What is most striking about this movement is not only its understated beauty as my images should make obvious, but the simplicity of operating the thing. Moser has solved long-standing problems with perpetual calendars, removing the possibility of breaking the thing while setting it, or, as Meylan put it to me: childproofing the movement. This is such an overlooked horological achievement among my writerly colleagues that I find myself under the illusion of my own brilliance just mentioning it. Perhaps it is the curse of simplifying something that it results in critics overlooking the achievement, but it shouldn’t be the case. Alas, G-Shocks still dazzle the kids. Whatever.
Culture
As my lunch of William Messina should make clear, the cultural capital of the Moser Perpetual Calendar’s Caliber HMC 800 is really only tradable in a small economy of watch aficionados. It is exactly the specialized nature of this watch—its minimalist aesthetic coupled to its unparalleled mechanical complexity—that makes it culturally unique. Those who know know, and those who don’t don’t know anything.
That’s a kind of stealth elitism perhaps, but I’m good with stealth elitism, as most self-congratulatory high-minded East Coast Aesthetes are. The point, really, is that there is a way to preserve and enjoy the high-intellectualism that a good Swiss watch embodies mechanically without succumbing to the Victorian nonsense of, say, Patek Philippe, my beloved Vacheron Constnatin, Cartier’s new breed of complex watches, mimicked now by Gucci, Louis Vuitton and Hermes and even F.P. Journe. That’s how the world has gone—alas, toward glitz—and I don’t expect every brand to form an ironic horological revolution along the lines of what Moser has done, but I’m very glad Moser has done so—if only because their watches are able to unfoul my mood. (I willingly don’t explore Moser’s recent foray into the rainbow bejeweled watch category; my mood couldn’t take it.)
Philosophy
It’s hard for me to come up with other brands that are as philosophically-minded as Moser. Maybe Gruebel Forsey, a brand driven by architectural ideals, but with a result more like that of supercars than Ironic Horology. Maybe F.P. Journe, which has asserted a high-mindedness that looks like philosophy sometimes, but which I personally fail to be able to take past physics into metaphysics. Perhaps we can include Redhep Rexhepi, Kari Voutilainen, and MB&F. This isn’t bad company for Moser to keep, of course, and the comparisons, I hope, speak to the esteem I have for Moser. But even among this small cadre of philosophically-minded watch brands I put Moser far above the others. It’s the one eye watching the other eye—the irony—that does it.
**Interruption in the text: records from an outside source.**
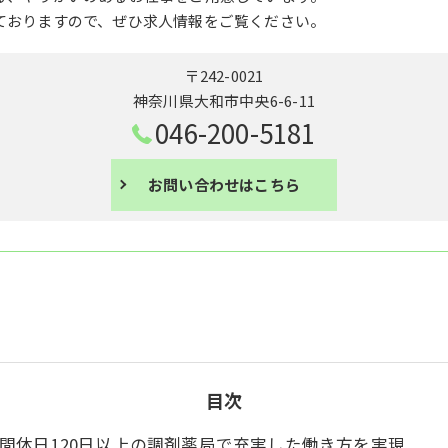
ておりますので、ぜひ求人情報をご覧ください。
〒242-0021
神奈川県大和市中央6-6-11
046-200-5181
お問い合わせはこちら
目次
間休日120日以上の調剤薬局で充実した働き方を実現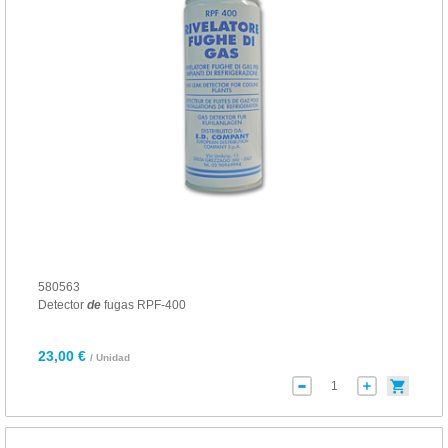
580563
Detector
de
fugas RPF-400
23,00 €
/ Unidad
In short, the Moser Perpetual Calendar, here presented with gorgeous materials and a gorgeous dial, but understated nonetheless, is a thinking-person’s watch. It’s a watch that, if we let it, can challenge us aesthetically, mechanically, culturally and, yes, philosophically. On a gray March morning with blizzards of snow on the way as the entire watch industry suffers an Oscars hangover, I am most soothed by Moser’s horological tonic.